I had been 'just nineteen' once, so I wasn't going to blame him for tangling with Alphaz and being the catalyst for a war no one could afford to have when I hadn't done much better for myself when I had been his age.

"Yeah." He reached into a pocket on his bag and tossed some cash on the dashboard. Hundreds.

I looked away from the bills, willing my thoughts to not go back to Amelia. "So much money," I said instead.

"I was lucky today." He shrugged and started playing with his fingers.

"Heard you ran into some hitmen on your way out."

"Nothing the security detail couldn't handle." He clasped his hands. "Look. You. . ."

"I'm your bodyguard. It's my job."

"What happened to her? That woman."

I loosened my grip on the steering. Don't think about it. Don't think about it. Don't think about it. "She died."

"Oh," he said, still not looking at me.

I guess there must have been something in my voice that made him know that the topic was a touchy one. He dropped it and asked, "Where are we going now?"

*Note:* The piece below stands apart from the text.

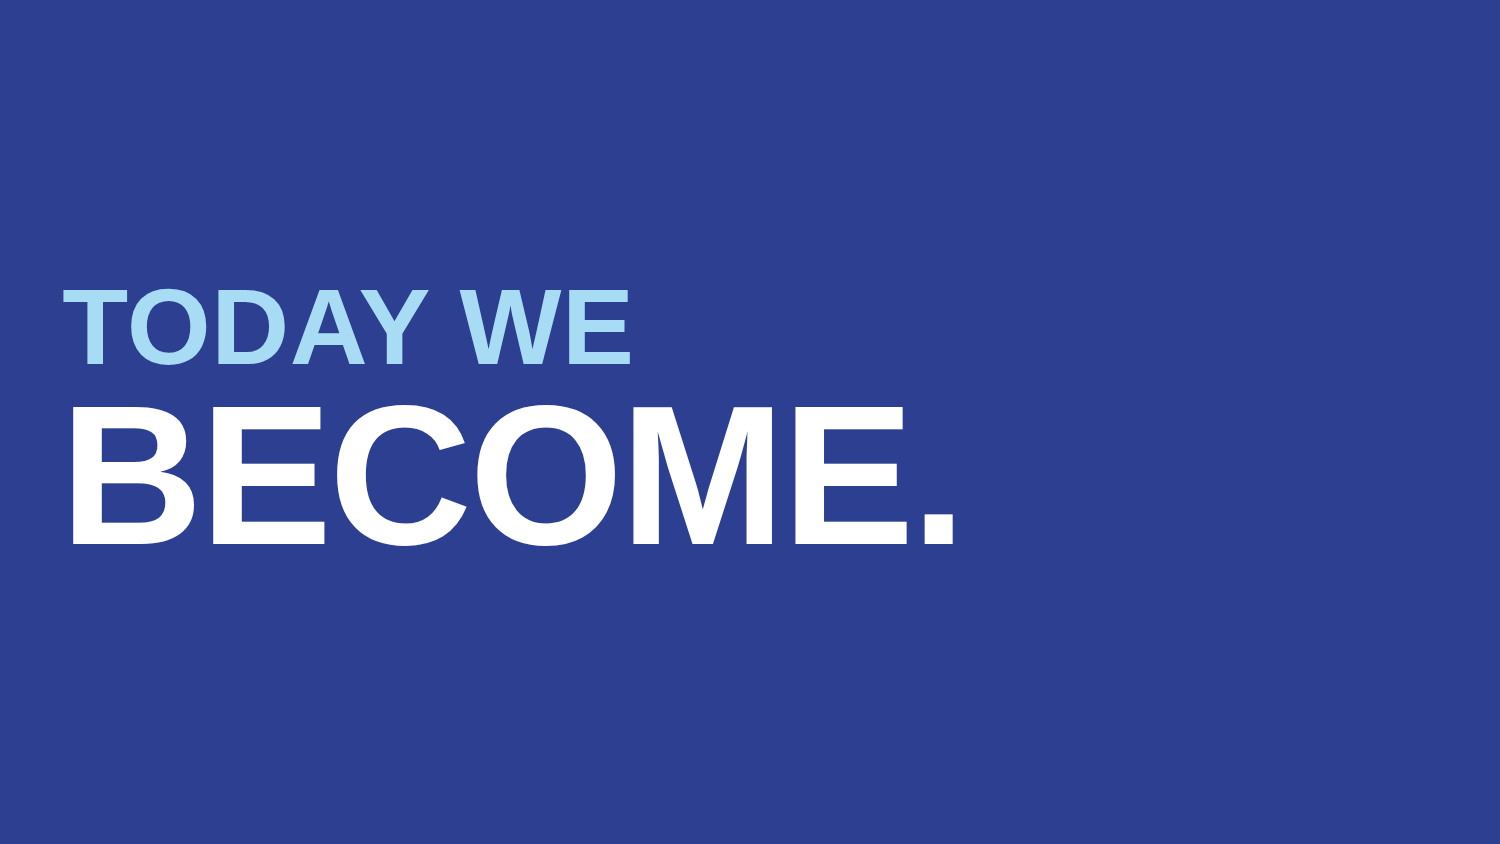Today We Become.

"We can't go to another hotel. There are probably snipers waiting for us at each one." I stared at the hints of red staining my gloves. I had five knives remaining and suddenly that didn't seem enough anymore.

I cleared my throat, and decided that it would be best if I moved on to something less morbid, for the both of us. "Your other apartment and where you work. Which is closer?"

He thought for a while then told me the addresses.

I nodded, visualizing the map of the city in my mind. We were getting closer and closer to home, and I didn't like it.

"We'll go to your apartment then," I told him.

I tried not to think about the fact that it was just twenty minutes away from the alley where Frank and I lived. . .and eighteen from Olly's apartment.

I tried not to think about anything at all and just focused on getting us there alive.